Afinal, os fatos de ela criar os filhos de Che, de Fidel fundar o Centro Che Guevara em Cuba, de a ilha reverenciar até hoje a imagem de Che, estas coisas não chegam a surpreender e tem interesse limitado. Ao final, o leitor fica com a impressão estranha de que Che não foi mito, foi um cara normal como qualquer outro, até meio careta, com a diferença de ter entrado num ramo perigoso e, pior, quando os negócios estavam dando certo, em vez de faturar a coisa como fazem hoje muitos camaradas do PT, que usam ternos azuis e ficam parecendo pastores evangélicos, ele resolveu investir em filiais no Congo e na Bolívia.

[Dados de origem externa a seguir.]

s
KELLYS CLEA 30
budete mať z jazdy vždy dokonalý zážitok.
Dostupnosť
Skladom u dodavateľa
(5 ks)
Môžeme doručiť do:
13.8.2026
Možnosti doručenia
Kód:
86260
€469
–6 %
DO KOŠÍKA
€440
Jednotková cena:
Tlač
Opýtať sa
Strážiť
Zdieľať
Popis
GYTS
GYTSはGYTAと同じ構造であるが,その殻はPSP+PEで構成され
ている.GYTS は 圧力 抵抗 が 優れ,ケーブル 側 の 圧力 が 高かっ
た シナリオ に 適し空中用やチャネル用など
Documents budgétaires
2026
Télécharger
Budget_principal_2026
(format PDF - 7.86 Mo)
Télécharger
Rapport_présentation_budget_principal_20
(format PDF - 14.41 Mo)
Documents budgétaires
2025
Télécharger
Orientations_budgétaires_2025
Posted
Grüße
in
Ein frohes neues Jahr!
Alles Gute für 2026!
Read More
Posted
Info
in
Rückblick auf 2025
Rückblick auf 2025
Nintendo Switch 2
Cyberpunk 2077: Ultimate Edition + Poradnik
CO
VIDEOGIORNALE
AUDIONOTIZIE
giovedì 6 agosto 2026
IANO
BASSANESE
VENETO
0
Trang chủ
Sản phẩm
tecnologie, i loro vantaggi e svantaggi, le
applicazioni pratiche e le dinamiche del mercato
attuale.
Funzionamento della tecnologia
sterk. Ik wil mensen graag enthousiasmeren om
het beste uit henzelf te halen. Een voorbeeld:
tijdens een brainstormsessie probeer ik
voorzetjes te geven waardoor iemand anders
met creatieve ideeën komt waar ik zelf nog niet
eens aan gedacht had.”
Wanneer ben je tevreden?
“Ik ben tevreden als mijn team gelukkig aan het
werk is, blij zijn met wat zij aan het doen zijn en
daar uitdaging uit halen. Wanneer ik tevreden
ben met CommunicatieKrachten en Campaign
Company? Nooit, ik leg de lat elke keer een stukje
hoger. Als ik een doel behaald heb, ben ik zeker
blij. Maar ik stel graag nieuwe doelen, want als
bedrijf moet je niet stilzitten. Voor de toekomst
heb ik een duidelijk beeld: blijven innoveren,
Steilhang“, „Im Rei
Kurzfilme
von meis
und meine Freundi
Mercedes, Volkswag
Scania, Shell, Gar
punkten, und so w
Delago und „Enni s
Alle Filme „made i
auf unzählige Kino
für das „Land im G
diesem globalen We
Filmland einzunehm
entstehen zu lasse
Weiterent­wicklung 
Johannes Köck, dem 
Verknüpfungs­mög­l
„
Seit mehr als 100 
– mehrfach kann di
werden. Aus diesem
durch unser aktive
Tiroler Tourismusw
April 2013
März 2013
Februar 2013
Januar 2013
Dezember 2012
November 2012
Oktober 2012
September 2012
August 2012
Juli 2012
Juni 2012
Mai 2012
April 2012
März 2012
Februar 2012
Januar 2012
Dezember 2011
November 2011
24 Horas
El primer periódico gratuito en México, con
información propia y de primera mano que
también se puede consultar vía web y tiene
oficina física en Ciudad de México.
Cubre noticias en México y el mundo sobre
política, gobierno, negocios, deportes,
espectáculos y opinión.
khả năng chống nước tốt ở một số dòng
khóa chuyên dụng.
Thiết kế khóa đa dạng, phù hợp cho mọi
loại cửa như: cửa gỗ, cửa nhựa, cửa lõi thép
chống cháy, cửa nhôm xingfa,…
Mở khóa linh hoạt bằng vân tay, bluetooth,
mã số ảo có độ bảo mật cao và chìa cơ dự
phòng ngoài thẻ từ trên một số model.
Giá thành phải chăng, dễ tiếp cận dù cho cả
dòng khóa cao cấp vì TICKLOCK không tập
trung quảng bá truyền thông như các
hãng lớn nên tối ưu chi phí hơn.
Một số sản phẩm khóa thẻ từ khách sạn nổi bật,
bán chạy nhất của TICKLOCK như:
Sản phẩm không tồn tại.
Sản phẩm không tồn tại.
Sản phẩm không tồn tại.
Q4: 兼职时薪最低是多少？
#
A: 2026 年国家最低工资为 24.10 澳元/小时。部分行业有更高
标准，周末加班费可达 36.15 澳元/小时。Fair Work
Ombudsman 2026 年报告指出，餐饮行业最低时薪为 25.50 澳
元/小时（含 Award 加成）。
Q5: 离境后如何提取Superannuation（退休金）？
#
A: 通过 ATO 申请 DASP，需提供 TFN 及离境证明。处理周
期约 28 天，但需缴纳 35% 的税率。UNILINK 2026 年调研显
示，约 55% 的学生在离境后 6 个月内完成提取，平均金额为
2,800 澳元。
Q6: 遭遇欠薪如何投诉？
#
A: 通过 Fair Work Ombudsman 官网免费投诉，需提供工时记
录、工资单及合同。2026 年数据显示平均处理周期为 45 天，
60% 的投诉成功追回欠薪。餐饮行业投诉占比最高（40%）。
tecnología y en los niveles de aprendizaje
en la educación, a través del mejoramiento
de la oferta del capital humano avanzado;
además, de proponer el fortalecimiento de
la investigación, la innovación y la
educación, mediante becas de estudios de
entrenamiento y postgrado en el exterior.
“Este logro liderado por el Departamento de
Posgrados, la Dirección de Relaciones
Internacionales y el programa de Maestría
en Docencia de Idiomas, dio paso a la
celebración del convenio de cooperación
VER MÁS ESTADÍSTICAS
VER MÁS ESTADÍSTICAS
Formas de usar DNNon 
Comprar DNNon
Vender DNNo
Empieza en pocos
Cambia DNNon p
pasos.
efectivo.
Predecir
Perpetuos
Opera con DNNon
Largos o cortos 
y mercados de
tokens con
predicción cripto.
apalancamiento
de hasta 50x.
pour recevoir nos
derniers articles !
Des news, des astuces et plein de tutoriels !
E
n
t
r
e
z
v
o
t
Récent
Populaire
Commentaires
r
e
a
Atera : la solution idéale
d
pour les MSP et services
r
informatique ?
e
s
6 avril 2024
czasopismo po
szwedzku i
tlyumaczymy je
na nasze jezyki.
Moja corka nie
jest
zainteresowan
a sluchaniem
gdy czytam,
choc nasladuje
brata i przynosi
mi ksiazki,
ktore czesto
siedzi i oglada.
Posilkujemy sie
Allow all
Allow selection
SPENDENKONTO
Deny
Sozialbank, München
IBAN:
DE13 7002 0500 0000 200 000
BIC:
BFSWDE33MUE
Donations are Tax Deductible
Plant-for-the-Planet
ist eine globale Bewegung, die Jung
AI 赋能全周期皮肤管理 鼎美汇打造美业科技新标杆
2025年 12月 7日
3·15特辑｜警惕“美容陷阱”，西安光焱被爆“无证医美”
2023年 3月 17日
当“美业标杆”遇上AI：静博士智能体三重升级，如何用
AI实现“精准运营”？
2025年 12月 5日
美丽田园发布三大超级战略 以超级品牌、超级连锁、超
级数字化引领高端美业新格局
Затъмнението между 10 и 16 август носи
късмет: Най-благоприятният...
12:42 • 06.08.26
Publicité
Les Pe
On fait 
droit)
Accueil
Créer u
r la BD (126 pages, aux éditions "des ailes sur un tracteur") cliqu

E, pior: quebrou a cara.
Enfim, a história do Che da foto sugere um mito pop, talvez turbinado por esta vocação do sistema de criar mitos e faturar em cima deles, mesmo revolucionários. A história do Che de Aleida é como daquele caixeiro viajante que se despediu dos filhos, foi vender revoluções mundo afora e acabou fuzilado por alguns clientes insatisfeitos. Uma morte trágica, claro. Mas, em casa, ele sempre foi o Sr. Ernesto Che Guevara, marido de dona Aleida March e pai de Aleidita, Camilo, Célia e Ernesto. O filho mais novo, então, a cara escarrada do pai. Que aprenderam a lição e não se meteram em encrencas na Bolívia. É uma versão que não alimenta o mito, mas não deixa de ser verdadeira. Fazer o quê!